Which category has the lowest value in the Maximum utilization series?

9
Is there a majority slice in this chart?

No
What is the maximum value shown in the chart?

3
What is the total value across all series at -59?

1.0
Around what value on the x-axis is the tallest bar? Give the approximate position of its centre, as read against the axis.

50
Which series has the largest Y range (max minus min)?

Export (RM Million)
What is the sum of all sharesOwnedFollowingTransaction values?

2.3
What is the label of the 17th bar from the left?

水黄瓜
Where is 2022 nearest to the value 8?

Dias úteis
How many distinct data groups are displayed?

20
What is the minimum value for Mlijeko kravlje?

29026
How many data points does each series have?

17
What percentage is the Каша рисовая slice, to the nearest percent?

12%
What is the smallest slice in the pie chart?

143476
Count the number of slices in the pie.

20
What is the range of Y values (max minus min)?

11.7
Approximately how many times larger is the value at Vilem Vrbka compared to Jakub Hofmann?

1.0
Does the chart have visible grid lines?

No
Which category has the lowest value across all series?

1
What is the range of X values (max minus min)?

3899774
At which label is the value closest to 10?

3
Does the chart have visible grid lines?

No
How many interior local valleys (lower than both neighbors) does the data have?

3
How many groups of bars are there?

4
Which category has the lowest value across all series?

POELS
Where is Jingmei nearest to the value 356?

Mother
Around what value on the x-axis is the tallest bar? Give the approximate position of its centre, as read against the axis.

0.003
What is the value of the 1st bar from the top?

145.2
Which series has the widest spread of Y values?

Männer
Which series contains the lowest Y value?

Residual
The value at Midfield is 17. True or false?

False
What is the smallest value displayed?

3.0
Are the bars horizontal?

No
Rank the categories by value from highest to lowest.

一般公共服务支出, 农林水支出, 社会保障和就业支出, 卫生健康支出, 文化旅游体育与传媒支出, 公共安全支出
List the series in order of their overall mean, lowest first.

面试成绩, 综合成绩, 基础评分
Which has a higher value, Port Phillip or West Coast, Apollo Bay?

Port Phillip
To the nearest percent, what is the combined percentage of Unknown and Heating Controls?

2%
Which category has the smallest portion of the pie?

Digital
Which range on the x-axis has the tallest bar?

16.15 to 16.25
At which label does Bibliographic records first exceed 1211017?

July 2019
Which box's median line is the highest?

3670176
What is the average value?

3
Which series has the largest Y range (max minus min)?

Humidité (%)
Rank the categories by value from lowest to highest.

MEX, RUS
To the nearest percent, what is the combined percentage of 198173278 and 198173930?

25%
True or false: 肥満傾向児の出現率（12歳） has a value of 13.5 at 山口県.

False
------------------------------------------------------------------------
> _Exercise directions_
Return each line of the listing above that contains the string "percent".

> _Your response_
What percentage is the Каша рисовая slice, to the nearest percent?
To the nearest percent, what is the combined percentage of Unknown and Heating Controls?
To the nearest percent, what is the combined percentage of 198173278 and 198173930?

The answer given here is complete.